Recorded data:

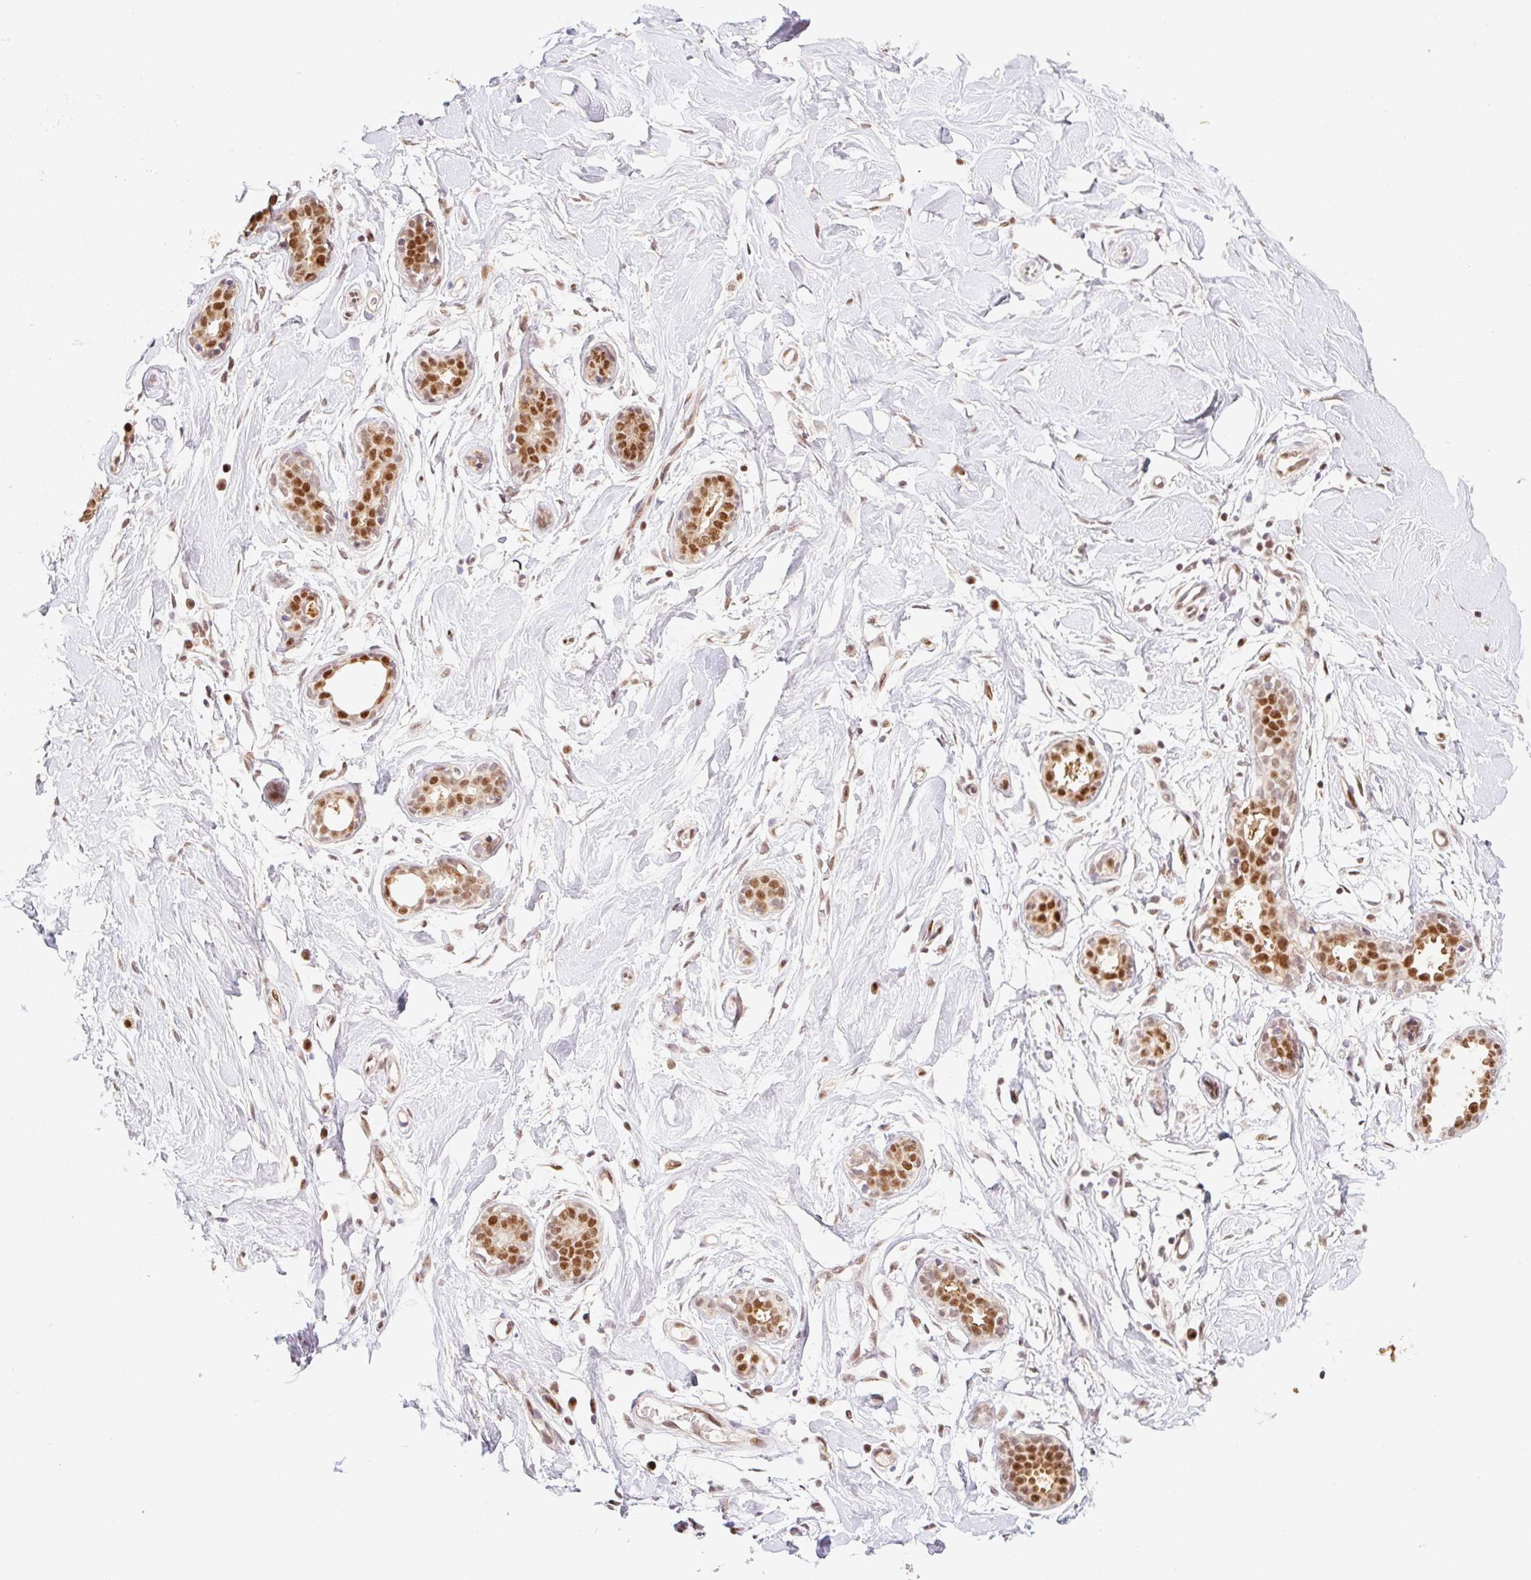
{"staining": {"intensity": "negative", "quantity": "none", "location": "none"}, "tissue": "breast", "cell_type": "Adipocytes", "image_type": "normal", "snomed": [{"axis": "morphology", "description": "Normal tissue, NOS"}, {"axis": "topography", "description": "Breast"}], "caption": "The histopathology image exhibits no significant positivity in adipocytes of breast. Brightfield microscopy of immunohistochemistry (IHC) stained with DAB (brown) and hematoxylin (blue), captured at high magnification.", "gene": "GPR139", "patient": {"sex": "female", "age": 27}}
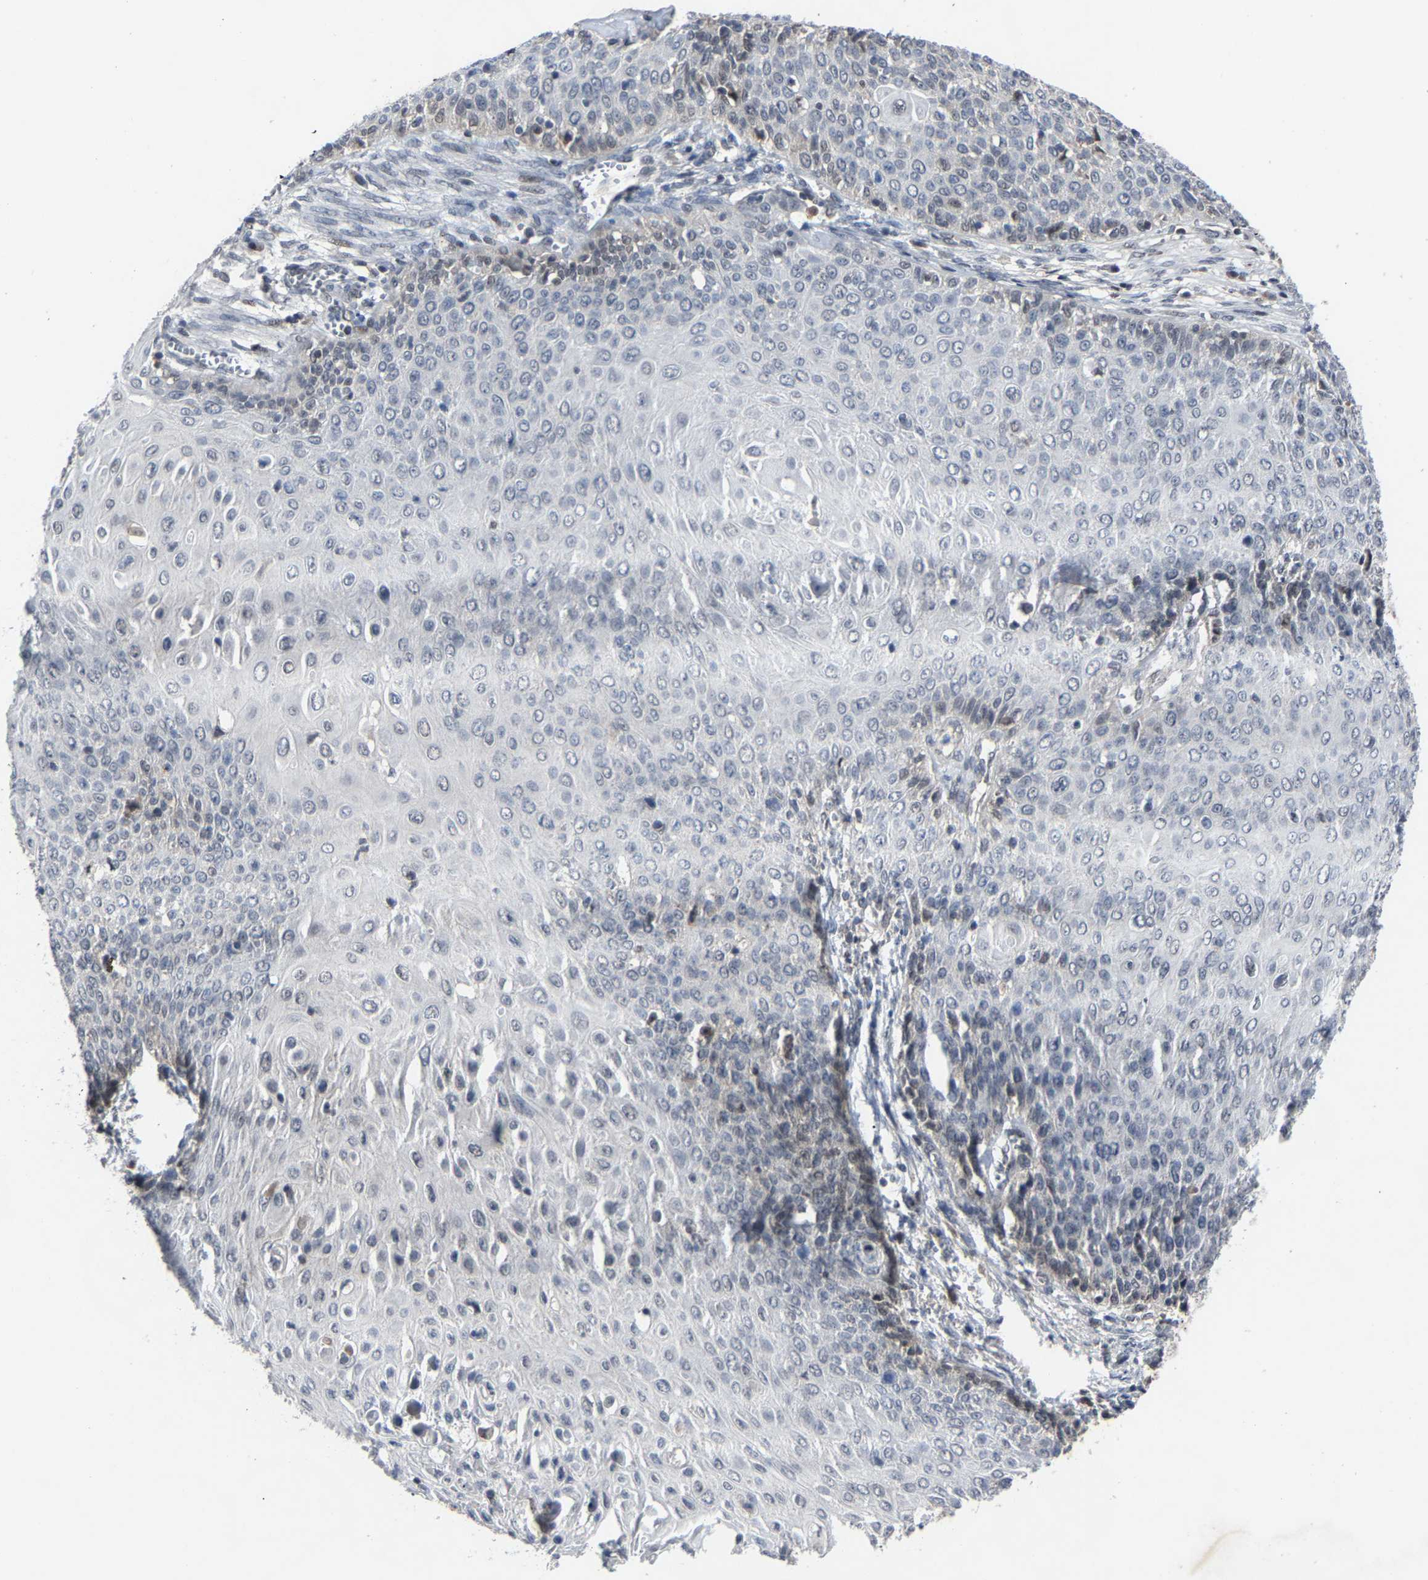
{"staining": {"intensity": "negative", "quantity": "none", "location": "none"}, "tissue": "cervical cancer", "cell_type": "Tumor cells", "image_type": "cancer", "snomed": [{"axis": "morphology", "description": "Squamous cell carcinoma, NOS"}, {"axis": "topography", "description": "Cervix"}], "caption": "A photomicrograph of human cervical cancer is negative for staining in tumor cells. Nuclei are stained in blue.", "gene": "LSM8", "patient": {"sex": "female", "age": 39}}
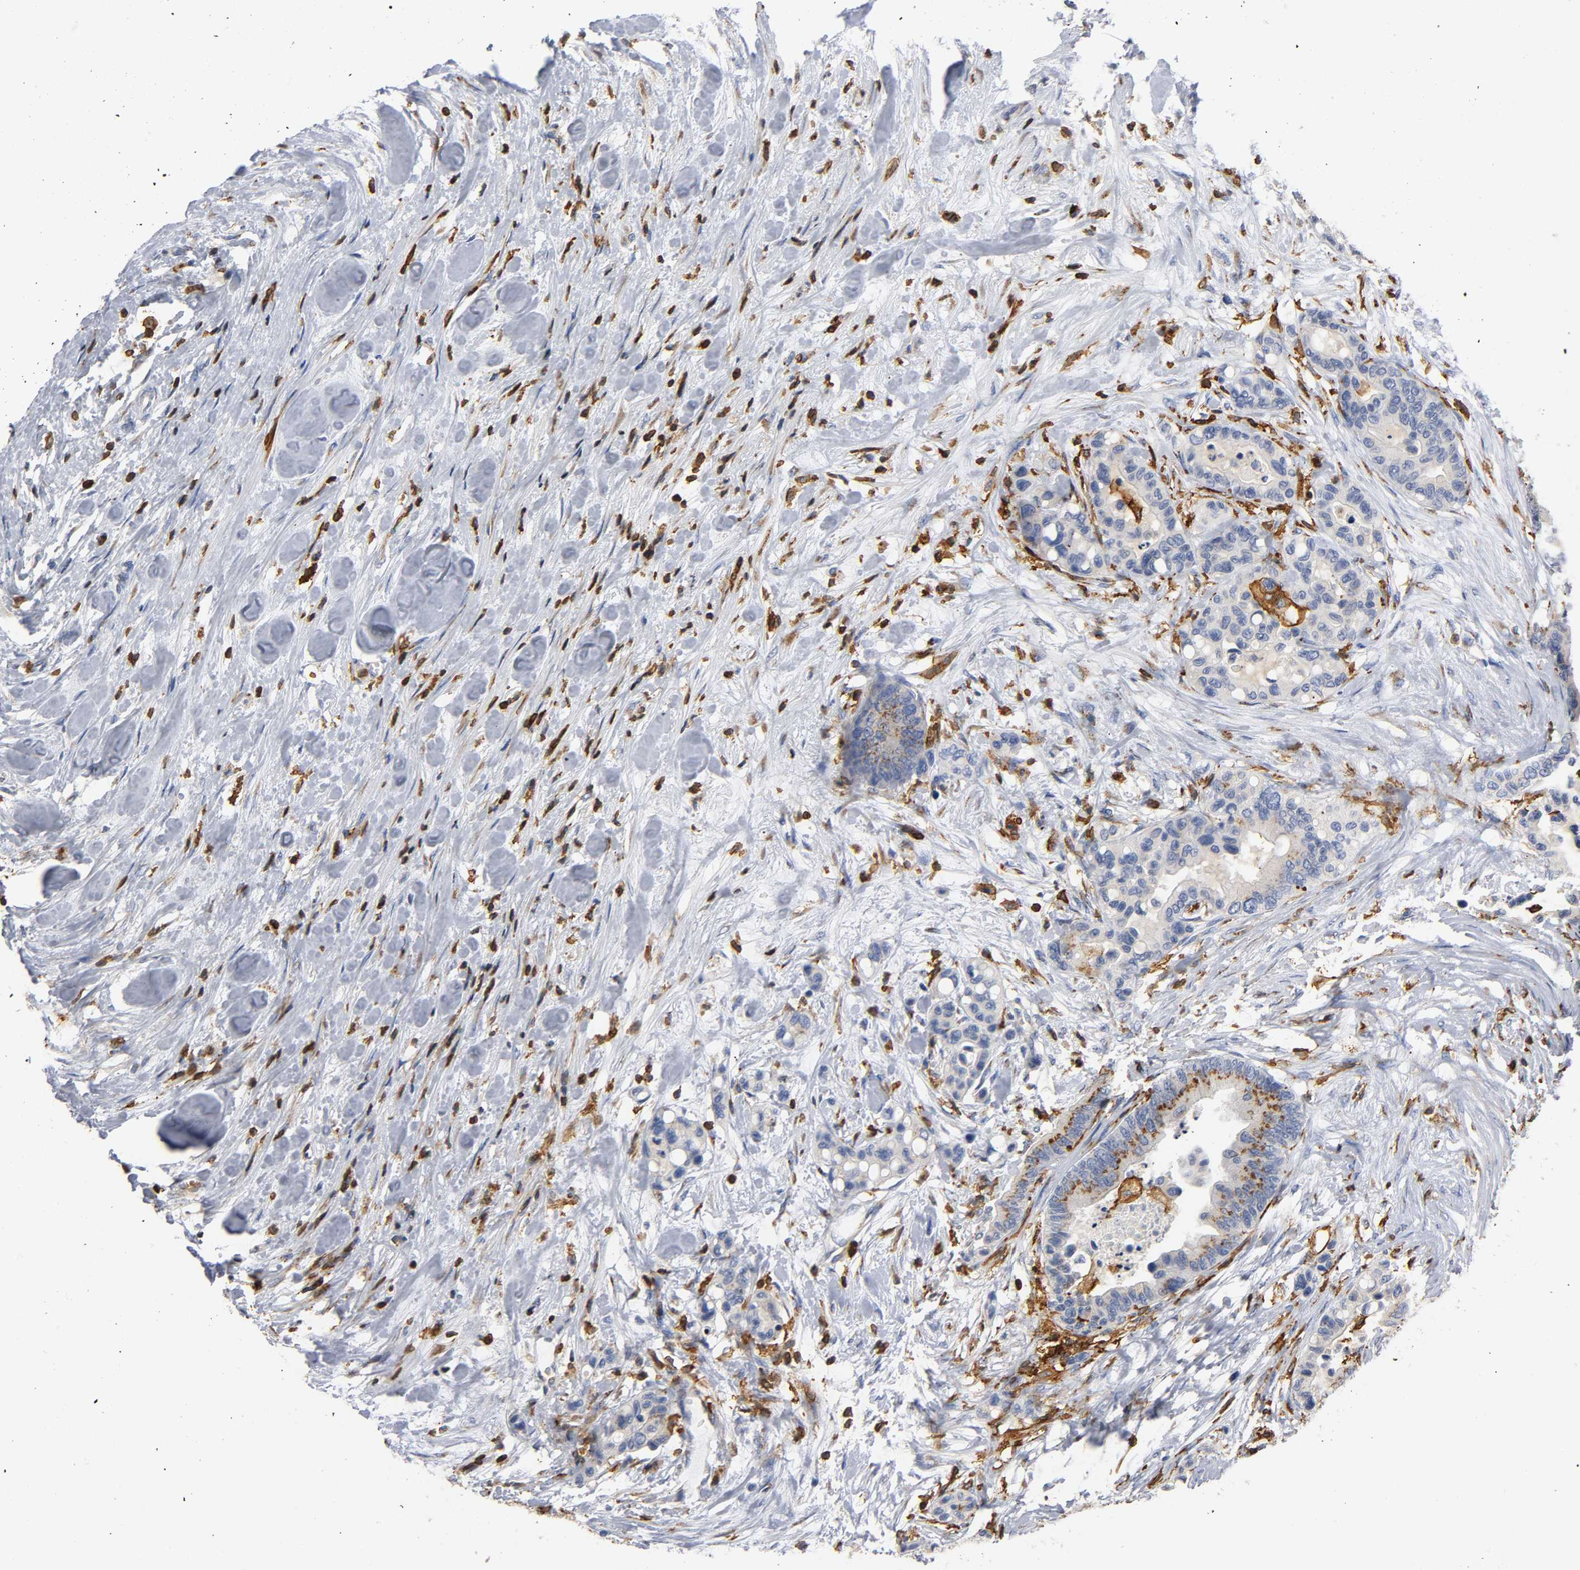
{"staining": {"intensity": "moderate", "quantity": ">75%", "location": "cytoplasmic/membranous"}, "tissue": "colorectal cancer", "cell_type": "Tumor cells", "image_type": "cancer", "snomed": [{"axis": "morphology", "description": "Adenocarcinoma, NOS"}, {"axis": "topography", "description": "Colon"}], "caption": "Protein expression analysis of human colorectal cancer (adenocarcinoma) reveals moderate cytoplasmic/membranous expression in about >75% of tumor cells. (DAB (3,3'-diaminobenzidine) = brown stain, brightfield microscopy at high magnification).", "gene": "CAPN10", "patient": {"sex": "male", "age": 82}}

Work to complete: Reproduce everything above exactly, images excluded.

Answer space:
{"staining": {"intensity": "negative", "quantity": "none", "location": "none"}, "tissue": "breast", "cell_type": "Adipocytes", "image_type": "normal", "snomed": [{"axis": "morphology", "description": "Normal tissue, NOS"}, {"axis": "topography", "description": "Breast"}], "caption": "The histopathology image exhibits no significant positivity in adipocytes of breast. Brightfield microscopy of immunohistochemistry (IHC) stained with DAB (brown) and hematoxylin (blue), captured at high magnification.", "gene": "GPR139", "patient": {"sex": "female", "age": 27}}
{"staining": {"intensity": "negative", "quantity": "none", "location": "none"}, "tissue": "cervical cancer", "cell_type": "Tumor cells", "image_type": "cancer", "snomed": [{"axis": "morphology", "description": "Squamous cell carcinoma, NOS"}, {"axis": "topography", "description": "Cervix"}], "caption": "A photomicrograph of human cervical cancer is negative for staining in tumor cells. Nuclei are stained in blue.", "gene": "LSM8", "patient": {"sex": "female", "age": 39}}
{"staining": {"intensity": "moderate", "quantity": ">75%", "location": "cytoplasmic/membranous"}, "tissue": "colorectal cancer", "cell_type": "Tumor cells", "image_type": "cancer", "snomed": [{"axis": "morphology", "description": "Adenocarcinoma, NOS"}, {"axis": "topography", "description": "Colon"}], "caption": "Protein expression analysis of human colorectal cancer (adenocarcinoma) reveals moderate cytoplasmic/membranous expression in about >75% of tumor cells. (DAB (3,3'-diaminobenzidine) = brown stain, brightfield microscopy at high magnification).", "gene": "CAPN10", "patient": {"sex": "male", "age": 82}}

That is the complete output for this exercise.